As Ausubel notes, sparing land usually also means sparing water, which would lessen pressure on the world's fresh water supplies. Crops need nitrogen to grow, but excess nitrogen fertilizer runoff pollutes streams and is responsible for algae blooms that produce low-oxygen dead zones in many coastal regions. Researchers are hard at work producing biotech varieties that require far less nitrogen.

For example, researchers at Cornell University reported in January that efforts to dramatically boost the photosynthetic efficiency of staple grain crops are moving forward, prompting them to make the optimistic conjecture that "farmers could grow wheat and rice in hotter, dryer environments with less fertilizer, while possibly increasing yields by half." Currently about 40 percent of the world's grain is fed to livestock to produce meat.
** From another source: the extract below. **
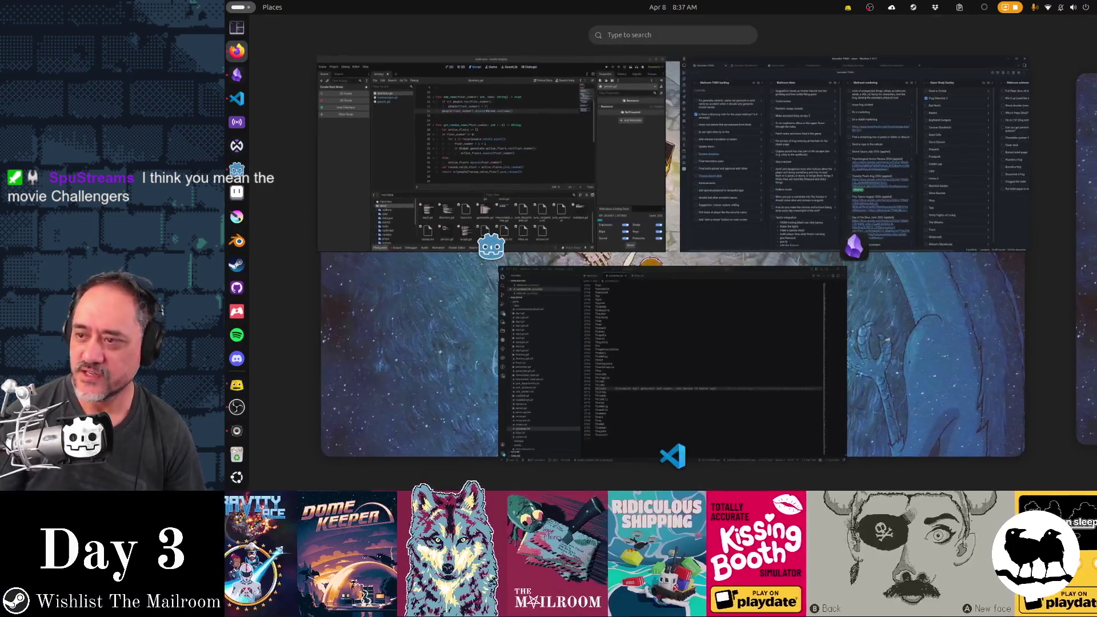
pyautogui.press('super')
In the ultimate move toward what Ausubel calls "landless agriculture," the biotech company Modern Meadow hopes to use tissue engineering and 3D printers to make meat. Obviously, such breakthroughs would free up even more land.

"Now we are confident," the authors conclude, "that we stand on the peak of cropland use, gazing at a wide expanse of land that will be spared for nature." Now that's a real Green Revolution!